BAMF Blaxploitation Archive – BUCKTOWN

bucktownBAMF’s Blaxploitation Archive is a collection of reviews originally written in the 1990s that appeared in the pages of BadAzz MoFo. This review and many others have been reprinted and collected in BadAzz MoFo’s Book of Blaxploitation, Volume One, which is now available for purchase.

BUCKTOWN 1975 director: Arthur Marks; starring: Fred Williamson, Thalmus Raulala, Pam Grier, Tony King, Art Lund, Bernie Hamilton
Duke Johnson (Williamson) shows up in Bucktown, the most corrupt city on the face of the Earth, to bury his brother Ben (as in sibling, not soul brotha). When Duke inherits his brother’s bar, the Club Alabam, he gets more than any brotha could hope for, namely Pam Grier (who gets nekkid, and does the tango skin polka with Fred). Duke also inherits unwanted hassles from the local redneck police force, which are actually the same honkys that inflicted his brother with a terminal case of the deaths. Turns out Duke’s brother refused to pay the peckerwood police their shakedown money, so he got croaked. And you thought I was bullshitin’ when I said this was a corrupt town. Well, let’s just say upitty Negro-ism runs in the family, and it ain’t long before the cops start throwin’ lead at our hero. Outnumbered and outgunned, Duke calls in for reinforcements. Soon the cavalry arrives, lead by Roy (Rasulala), and backed up by muscleheads T.J. (King) and Hambone (Carl Weathers). Quicker than you can say “Here I come to save the day,” Duke, Roy and the rest of the gang place the police force of Bucktown on a serious diet of nothing but hot lead, administered by way of cold steel. With all the deputies dead, and the sheriff locked in the hoosegow, Roy and company take over the police force.
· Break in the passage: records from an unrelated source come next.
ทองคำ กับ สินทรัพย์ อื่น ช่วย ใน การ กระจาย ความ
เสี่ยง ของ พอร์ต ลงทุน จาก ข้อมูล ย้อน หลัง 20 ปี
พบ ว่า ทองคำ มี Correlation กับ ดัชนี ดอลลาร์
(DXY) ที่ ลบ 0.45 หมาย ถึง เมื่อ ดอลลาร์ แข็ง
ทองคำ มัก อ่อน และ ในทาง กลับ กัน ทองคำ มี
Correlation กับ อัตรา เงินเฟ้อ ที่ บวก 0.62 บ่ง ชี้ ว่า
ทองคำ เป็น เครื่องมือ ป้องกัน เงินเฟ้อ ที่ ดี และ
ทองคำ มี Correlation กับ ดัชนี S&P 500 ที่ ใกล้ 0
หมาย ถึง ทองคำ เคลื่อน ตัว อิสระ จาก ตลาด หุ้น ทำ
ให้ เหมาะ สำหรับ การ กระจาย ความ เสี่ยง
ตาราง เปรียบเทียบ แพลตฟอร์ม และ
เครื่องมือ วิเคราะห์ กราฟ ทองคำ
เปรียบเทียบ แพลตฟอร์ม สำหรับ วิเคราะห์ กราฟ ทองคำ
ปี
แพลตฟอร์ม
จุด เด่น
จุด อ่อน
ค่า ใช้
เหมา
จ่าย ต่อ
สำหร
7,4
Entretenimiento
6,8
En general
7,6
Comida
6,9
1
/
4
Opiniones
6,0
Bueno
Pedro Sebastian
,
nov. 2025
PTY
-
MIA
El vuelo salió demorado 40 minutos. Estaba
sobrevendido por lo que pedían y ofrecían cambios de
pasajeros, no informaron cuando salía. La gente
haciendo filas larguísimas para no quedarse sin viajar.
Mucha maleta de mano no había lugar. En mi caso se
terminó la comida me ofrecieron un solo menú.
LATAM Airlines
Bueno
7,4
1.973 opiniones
All of this would be Kool & the Gang, except that you can put a spade in a cop uniform, but he’s still a spade; and as it turns out, the new officers of the law are more corrupt than their original ofay counterparts. Soon, Duke is forced to battle his lifelong homeboy. With the help of a pair of bolt cutters and a little kid, our hero manages to steal a tank from the local National Guard armory (without repercussions). Duke jacks the tank with an ease found only in an AIP flick, and then proceeds to dispense with the death certificates. Throughout all of this Pam Grier whines a lot, Thalmus Rasulala’s talent is wasted, Bernie Hamilton is a fat, drunken slob, and Tony King chews his gum like a cow smackin’ on his cud; and somehow, I don’t think this bad boy is the highpoint of anyone’s career.

Not to sound like some sissified punk, but Bucktown is one of the most mean-spirited flicks I’ve ever seen. The shit ain’t as bad as Fight for Your Life, but it is almost on par with something like Black Gestapo (although not nearly as cinematically craptacular). In other words, this ain’t a flick that’s overflowing with redeeming values. Somehow Bucktown manages to be anti-whitey, and offensively racist at the same time (which I guess makes it a lot like me). But Bucktown’s worst crime is not the sadistic way the characters treat each other, it’s not the cliché ridden script, it’s not the poorly developed, hackneyed characters, and it’s not even the absolute ridiculousness of it all. No, the worst crime of Bucktown is the way this sumbitch drags. Don’t get me wrong, this ain’t the worst film I’ve seen, but it sure as hell does get boring. I can’t say don’t watch it, but on the flip side, I can’t really say it’s mandatory viewing. Everybody involved in the film has done better work at one point or another, and what we’re left with is a film that doesn’t amount to much more than filler. There are some fun moments, but if you want to see much better films by director Arthur Marks, check out Detroit 9000, JD’s Revenge, or even Friday Foster.